Dozens of patients have sued Yale after saline was swapped for fentanyl

New Haven, Conn.-based Yale University is facing mounting lawsuits from former patients who claim they underwent fertility procedures without receiving painkillers under the assumption that they would. 

Seven former patients filed a lawsuit Oct. 10, claiming they underwent painful fertility procedures with little to no pain relief, according to a report from the New Haven Independent. Dozens of other patients who underwent fertility surgeries at Yale sued the university earlier this year, also saying they underwent extremely painful procedures. 

In the fall of 2020, Donna Monticone, a former nurse responsible for the ordering and inventory of controlled substances at the Yale Fertility Center on Yale University's West Campus in Orange, Conn., was found to have been stealing vials of fentanyl used for fertility procedures and replacing them with saline. Vials of saline were then administered to patients by staff members, who at the time, did not know pain medications had been tampered with. 

The plaintiffs say Yale did not take proper steps to prevent the diversion of at least 75 percent of fentanyl stored at the clinic by Ms. Monticone, who pleaded guilty to tampering with a consumer product in March 2021. Some plaintiffs claim they did not understand the reason for their pain until The New York Times released a podcast series in June 2023 called "The Retrievals." The five-part narrative series delves into how the pain medication tampering led to an estimated hundreds of women undergoing painful egg retrieval procedures at the university's fertility clinic. 

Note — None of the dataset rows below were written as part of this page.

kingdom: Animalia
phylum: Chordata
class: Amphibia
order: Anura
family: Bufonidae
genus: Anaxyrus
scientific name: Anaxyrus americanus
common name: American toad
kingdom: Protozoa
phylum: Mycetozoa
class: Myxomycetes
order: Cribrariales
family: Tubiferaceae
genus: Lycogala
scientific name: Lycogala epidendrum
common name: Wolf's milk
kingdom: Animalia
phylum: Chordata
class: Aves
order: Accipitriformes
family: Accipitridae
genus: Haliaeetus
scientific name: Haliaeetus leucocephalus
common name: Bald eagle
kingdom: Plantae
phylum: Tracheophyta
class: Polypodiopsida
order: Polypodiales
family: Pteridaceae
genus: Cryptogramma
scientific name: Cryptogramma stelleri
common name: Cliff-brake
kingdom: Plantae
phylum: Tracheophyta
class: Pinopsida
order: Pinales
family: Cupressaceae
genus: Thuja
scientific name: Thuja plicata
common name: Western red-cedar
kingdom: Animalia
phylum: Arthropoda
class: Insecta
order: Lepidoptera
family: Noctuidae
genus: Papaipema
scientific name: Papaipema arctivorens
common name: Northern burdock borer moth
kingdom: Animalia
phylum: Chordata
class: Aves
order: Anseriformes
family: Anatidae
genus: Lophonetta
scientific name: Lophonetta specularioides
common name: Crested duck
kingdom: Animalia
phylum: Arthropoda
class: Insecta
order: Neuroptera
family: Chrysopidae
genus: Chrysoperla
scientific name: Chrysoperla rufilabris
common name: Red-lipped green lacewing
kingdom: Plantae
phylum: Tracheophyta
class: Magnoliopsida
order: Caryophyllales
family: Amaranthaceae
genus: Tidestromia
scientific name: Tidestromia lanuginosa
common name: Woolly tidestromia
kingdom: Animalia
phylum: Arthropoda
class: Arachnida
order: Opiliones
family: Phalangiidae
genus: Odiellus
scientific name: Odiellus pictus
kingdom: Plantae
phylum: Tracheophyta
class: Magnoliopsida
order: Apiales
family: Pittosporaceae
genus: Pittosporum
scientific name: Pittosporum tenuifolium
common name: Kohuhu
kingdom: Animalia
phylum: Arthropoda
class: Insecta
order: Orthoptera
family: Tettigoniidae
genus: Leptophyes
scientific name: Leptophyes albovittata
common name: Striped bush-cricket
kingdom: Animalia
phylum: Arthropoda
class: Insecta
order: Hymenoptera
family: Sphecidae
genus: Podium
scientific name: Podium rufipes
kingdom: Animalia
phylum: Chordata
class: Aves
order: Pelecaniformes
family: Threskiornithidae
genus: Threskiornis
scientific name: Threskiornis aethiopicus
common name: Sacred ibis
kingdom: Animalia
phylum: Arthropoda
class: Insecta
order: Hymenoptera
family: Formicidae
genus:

In a statement to the New Haven Independent, a Yale spokesperson said the university took all necessary steps after learning of the fentanyl substitution, including terminating the nurse involved and contacting authorities. 

In October 2022, Yale paid $308,250 to resolve allegations it violated the Controlled Substances Act, after an audit from the U.S. Drug Enforcement Agency found "discrepancies in 665 units of controlled substances."